Pick The Right Placements

This picture was a gift from my career changing placement.

The only time I’ve ever worked as part of a team was at university. I was an art director and did the pictures and my copywriter, Ross did the words. While this was a great creative team we split in 2011, graduated and went on our separate paths. (Embarrassing shots attached!)

I never tried to couple together with another creative after that not because a) I’m unable to work as a team b) I don’t like other humans or c) I am socially awkward and no one wants to work with me. (I am quite awkward so I’ll retract half of C) but instead, because it didn’t feel right to me. It felt, old-fashioned and outdated.

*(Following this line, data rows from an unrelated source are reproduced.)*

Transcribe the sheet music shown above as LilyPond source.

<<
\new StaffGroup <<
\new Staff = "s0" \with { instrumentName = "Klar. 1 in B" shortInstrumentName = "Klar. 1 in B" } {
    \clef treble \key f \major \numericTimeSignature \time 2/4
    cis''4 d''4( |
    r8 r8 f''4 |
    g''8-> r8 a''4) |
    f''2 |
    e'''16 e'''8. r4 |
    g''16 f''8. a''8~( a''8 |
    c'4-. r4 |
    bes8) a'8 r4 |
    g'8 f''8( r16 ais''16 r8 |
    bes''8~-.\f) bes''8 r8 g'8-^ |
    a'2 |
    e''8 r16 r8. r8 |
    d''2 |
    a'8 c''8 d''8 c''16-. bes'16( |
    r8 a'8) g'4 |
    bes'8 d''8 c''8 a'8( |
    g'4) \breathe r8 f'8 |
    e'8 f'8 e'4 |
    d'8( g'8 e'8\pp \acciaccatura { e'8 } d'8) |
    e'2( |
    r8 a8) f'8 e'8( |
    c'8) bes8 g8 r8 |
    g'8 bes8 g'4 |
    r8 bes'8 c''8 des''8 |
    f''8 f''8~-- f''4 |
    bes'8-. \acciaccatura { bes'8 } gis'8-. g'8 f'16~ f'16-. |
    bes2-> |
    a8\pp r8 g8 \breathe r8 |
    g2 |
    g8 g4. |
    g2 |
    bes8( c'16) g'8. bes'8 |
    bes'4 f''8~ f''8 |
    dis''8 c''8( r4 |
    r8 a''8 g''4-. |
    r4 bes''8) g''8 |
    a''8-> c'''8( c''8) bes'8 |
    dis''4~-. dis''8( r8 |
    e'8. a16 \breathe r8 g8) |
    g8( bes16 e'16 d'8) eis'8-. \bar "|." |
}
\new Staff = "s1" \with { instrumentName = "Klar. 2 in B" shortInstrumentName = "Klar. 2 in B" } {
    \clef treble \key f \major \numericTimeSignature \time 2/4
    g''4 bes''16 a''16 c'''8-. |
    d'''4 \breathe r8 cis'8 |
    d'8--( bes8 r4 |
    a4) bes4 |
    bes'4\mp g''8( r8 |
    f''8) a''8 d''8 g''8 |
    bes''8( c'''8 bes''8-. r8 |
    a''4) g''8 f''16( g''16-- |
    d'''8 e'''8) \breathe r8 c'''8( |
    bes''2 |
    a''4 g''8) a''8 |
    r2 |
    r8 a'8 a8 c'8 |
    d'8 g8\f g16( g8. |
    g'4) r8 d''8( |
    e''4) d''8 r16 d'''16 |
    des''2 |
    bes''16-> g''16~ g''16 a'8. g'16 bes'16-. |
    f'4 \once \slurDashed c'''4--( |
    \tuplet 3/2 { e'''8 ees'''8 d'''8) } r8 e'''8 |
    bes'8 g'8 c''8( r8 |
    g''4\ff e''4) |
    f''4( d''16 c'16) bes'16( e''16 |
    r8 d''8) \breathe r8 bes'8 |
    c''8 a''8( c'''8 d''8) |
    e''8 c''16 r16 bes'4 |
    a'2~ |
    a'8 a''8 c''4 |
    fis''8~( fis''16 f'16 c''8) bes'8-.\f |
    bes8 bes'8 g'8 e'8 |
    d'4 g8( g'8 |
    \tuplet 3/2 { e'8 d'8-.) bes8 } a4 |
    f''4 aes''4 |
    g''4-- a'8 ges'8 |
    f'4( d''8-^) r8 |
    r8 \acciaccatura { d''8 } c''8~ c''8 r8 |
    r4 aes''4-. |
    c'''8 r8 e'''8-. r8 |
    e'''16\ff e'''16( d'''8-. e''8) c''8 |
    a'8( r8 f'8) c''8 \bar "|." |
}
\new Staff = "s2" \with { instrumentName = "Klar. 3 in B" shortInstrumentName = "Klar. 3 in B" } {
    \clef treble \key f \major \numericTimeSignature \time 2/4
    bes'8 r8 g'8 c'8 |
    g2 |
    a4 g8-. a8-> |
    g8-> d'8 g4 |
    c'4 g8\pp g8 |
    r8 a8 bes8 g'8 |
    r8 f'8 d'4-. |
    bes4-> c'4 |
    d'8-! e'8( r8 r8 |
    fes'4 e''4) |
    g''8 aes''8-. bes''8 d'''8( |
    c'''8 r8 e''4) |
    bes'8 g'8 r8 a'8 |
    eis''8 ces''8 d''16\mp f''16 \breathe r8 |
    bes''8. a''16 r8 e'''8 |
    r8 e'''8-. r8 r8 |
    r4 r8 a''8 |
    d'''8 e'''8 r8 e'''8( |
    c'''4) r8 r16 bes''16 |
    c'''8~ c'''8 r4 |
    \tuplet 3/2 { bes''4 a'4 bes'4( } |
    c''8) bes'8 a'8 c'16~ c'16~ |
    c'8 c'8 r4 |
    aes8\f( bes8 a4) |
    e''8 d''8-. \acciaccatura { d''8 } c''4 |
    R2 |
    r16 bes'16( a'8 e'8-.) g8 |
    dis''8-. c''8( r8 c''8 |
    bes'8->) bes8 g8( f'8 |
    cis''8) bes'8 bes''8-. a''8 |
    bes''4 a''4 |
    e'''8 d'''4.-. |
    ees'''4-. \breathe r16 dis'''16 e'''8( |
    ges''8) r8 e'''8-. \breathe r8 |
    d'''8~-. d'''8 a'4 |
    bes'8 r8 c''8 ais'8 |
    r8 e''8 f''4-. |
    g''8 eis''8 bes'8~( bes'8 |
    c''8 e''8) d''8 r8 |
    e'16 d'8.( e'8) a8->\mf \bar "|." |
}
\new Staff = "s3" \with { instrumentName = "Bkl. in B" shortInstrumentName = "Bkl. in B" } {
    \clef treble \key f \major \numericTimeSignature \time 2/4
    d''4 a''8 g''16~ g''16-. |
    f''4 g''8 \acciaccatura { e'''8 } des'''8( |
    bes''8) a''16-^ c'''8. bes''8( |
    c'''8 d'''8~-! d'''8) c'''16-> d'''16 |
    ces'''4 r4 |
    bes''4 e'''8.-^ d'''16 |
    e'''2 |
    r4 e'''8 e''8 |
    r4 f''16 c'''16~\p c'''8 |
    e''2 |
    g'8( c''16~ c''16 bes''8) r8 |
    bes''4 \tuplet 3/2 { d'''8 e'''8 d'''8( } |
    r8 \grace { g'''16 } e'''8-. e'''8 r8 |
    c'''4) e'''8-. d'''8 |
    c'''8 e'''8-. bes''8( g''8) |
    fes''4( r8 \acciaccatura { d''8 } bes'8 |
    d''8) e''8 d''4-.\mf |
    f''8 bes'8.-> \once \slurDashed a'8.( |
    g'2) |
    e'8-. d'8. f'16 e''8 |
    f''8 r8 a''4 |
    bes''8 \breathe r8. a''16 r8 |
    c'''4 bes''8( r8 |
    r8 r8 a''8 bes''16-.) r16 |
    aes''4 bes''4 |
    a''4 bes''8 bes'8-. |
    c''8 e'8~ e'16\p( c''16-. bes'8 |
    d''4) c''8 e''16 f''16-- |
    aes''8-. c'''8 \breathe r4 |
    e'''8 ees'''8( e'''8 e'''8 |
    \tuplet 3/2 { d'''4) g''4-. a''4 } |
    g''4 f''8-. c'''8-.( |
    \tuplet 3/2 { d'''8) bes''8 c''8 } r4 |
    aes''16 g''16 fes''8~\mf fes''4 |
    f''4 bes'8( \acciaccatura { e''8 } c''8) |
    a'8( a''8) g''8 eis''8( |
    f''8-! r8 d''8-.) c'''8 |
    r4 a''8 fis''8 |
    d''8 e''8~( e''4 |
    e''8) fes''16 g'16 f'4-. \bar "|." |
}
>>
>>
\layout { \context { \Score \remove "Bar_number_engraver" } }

The first thing I did when I left university was to take a placement in London as a single creative. I spent a month working with artists and illustrators as well as industry gems – single creatives themselves – and they showed me the ropes as well as schooling me in the diverse and sometimes unsettling nature of being single.

During this short time I had the most career-reaffirming moments I’d have as a creative in my early years. In the weeks to follow I took the wrong train home (personal development), gave solo presentations (professional development), I found comfort in working alone and a strange excited-nervousness from working with new people.

Placements are about finding the places you want to work and the people whom you’d like to work for/with. They can mould you into the creative you want to be as well has have an exploratory process where you get to discover the creative you are. If I hadn’t followed my gut, if I hadn’t flocked towards what was right for me, I would have remained complacent with doing the pictures. Them doing the words.

This placement shaped my career and I couldn’t be more thankful for the opportunities it gave me. Surprising myself that I was enough. I was good single. It made me work harder, catapulted me out of my comfort zone and taught me how to read a train timetable.